## [EXERCISE DETAILS]
Count the lines in the records that contain the string "personnel", and give only that number.

MATERIAL FOR THIS TASK below:

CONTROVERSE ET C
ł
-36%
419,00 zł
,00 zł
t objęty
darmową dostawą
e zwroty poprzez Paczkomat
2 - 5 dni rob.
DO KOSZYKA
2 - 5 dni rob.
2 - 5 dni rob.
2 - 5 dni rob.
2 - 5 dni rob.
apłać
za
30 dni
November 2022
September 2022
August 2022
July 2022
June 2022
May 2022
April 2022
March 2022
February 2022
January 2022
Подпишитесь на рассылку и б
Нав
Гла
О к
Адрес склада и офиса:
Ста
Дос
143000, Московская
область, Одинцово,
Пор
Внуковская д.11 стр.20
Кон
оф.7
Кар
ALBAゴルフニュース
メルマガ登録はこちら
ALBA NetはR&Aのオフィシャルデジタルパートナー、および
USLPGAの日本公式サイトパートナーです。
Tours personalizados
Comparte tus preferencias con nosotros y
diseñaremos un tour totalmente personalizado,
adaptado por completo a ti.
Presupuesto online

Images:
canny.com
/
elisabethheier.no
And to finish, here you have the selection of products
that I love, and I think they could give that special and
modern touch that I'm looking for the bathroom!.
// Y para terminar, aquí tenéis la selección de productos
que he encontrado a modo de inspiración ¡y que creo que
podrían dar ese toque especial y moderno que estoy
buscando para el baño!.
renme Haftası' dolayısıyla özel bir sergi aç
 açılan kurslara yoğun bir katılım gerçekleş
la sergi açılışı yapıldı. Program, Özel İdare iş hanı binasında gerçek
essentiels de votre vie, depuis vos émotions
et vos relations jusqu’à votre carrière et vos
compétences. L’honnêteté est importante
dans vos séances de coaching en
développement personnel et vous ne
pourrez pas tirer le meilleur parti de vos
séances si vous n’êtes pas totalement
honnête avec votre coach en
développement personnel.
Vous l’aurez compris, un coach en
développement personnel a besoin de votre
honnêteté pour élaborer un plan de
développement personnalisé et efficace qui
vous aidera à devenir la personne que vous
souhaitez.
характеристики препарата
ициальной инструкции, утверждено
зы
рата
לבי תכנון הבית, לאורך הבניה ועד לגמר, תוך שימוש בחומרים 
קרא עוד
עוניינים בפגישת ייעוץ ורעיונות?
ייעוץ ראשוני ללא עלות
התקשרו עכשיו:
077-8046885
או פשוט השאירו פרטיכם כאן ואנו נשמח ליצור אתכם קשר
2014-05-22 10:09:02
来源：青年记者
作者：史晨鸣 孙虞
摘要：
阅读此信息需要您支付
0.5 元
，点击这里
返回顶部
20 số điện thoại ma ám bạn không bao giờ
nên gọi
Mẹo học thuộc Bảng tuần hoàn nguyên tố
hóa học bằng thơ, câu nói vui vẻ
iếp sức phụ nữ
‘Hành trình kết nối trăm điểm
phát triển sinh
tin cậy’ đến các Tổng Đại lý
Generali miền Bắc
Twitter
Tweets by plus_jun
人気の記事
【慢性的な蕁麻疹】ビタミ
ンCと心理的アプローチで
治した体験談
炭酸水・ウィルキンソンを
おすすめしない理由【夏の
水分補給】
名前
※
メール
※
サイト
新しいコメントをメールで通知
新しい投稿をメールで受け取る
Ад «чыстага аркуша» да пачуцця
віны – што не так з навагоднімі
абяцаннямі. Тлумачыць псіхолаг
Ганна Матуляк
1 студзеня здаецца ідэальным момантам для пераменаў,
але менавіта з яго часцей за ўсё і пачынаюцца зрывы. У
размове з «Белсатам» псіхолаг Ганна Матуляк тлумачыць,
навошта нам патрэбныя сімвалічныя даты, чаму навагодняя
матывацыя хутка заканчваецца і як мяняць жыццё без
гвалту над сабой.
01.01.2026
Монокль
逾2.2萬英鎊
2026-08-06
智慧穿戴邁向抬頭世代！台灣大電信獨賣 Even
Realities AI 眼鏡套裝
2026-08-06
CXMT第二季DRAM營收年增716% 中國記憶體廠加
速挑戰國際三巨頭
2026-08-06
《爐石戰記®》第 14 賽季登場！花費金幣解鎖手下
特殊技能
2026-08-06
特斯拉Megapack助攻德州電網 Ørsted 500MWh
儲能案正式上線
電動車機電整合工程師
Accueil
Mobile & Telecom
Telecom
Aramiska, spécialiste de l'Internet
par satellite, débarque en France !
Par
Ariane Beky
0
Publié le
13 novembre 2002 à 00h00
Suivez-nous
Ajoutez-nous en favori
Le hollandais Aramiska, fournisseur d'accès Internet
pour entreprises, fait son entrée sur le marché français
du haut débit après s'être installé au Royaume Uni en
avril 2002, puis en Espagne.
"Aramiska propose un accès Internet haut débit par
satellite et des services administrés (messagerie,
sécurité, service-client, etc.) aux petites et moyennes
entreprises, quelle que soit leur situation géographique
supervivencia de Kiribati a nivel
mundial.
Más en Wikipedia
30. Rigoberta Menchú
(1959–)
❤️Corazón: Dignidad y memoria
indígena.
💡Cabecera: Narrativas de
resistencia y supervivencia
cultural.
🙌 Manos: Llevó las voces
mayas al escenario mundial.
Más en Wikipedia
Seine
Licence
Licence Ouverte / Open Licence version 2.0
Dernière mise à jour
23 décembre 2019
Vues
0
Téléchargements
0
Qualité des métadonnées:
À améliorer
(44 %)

End of MATERIAL FOR THIS TASK.

## [RESULT OF THE TASK]
3